Le revenu national des Etats-Unis représente 60 milliards de dollars par an. L’épargne annuelle, c’est-à-dire, ce qui reste après solde de toutes les dépenses nécessaires, est de 6 à 7 milliards de dollars. Je ne parle que des Etats-Unis, c’est-à-dire de ce que l’on appelle ainsi dans les vieux manuels scolaires. En réalité, les Etats-Unis sont plus vastes et plus riches, Le Canada, soit dit sans offenser la Couronne britannique, est une partie intégrante des Etats-Unis. Si l’on prend l’annuaire du département du commerce des Etats-Unis, on y verra que. le commerce avec le Canada est porté dans le commerce intérieur, et que le Canada y est poliment et quelque peu évasivement appelé prolongation septentrionale des Etats-Unis (Rires) - sans la bénédiction de la S. D. N., qu’on n’a d’ailleurs pas consultée, et avec raison : on n’a pas besoin de cet enregistrement d’acte d’état civil, (Rires, applaudissements.) Les forces d’attraction et de répulsion agissent presque automatiquement : le capital anglais occupe à peine 10 % de l’industrie canadienne ; le capital américain en occupe plus du tiers, et cette proportion croit incessamment. Les importations anglaises au Canada sont évaluées à 160 millions de dollars, celles de l’Amérique à prés de 600 millions. Il y a 25 ans, l’Angleterre importait 5 fois plus que les Etats-Unis. La plupart des Canadiens se sentent des Américains, à l’exception, oh, ironie ! de la partie française de la population qui se sent profondément anglaise. (Rires.) L’Australie subit la même évolution que le Canada, mais retarde sur ce dernier, Elle sera aux côtés du pays qui la défendra avec sa flotte contre le Japon et qui, pour ce service, prendra le moins cher. Dans ce concours, la victoire est assurée aux Etats-Unis dans un avenir prochain. En tout cas, s’il survenait une guerre entre les Etats-Unis et la Grande-Bretagne, le Canada, " dominion anglais ", serait un réservoir de matériel humain et d’approvisionnement pour les Etats-Unis contre l’Angleterre.
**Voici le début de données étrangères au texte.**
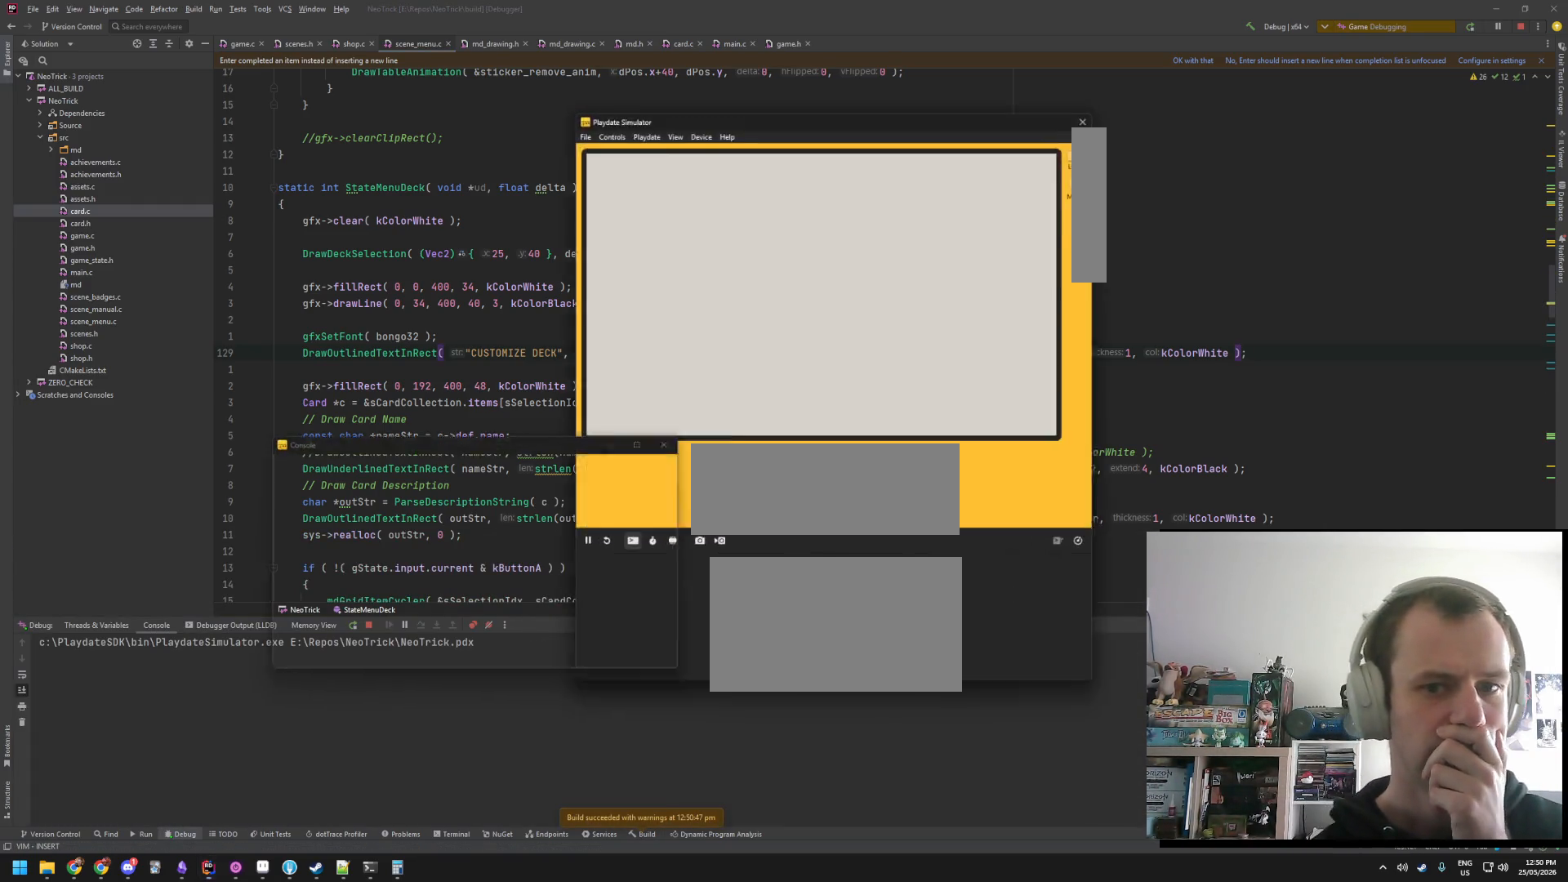
Gameplay with a controller (Nintendo layout); each line is a JSON object with the inputs held at the frame after it. "events" lists button and stick changes between this image and that frame as [ms after this image, input, new state], when the widget could be followed in between. Not read: L3 R3.
{"buttons": [], "events": [[34, "B", "up"], [50, "A", "up"]]}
C’est là un secret de Polichinelle.
Telle est, dans ses traits essentiels, la puissance matérielle des Etats-Unis. C’est cette puissance qui leur permet d’appliquer l’ancienne méthode de la bourgeoisie britannique : engraisser l’aristocratie ouvrière pour tenir le prolétariat en tutelle, méthode qu’ils ont portée à un degré de perfection auquel la bourgeoisie britannique n’aurait même jamais osé songer.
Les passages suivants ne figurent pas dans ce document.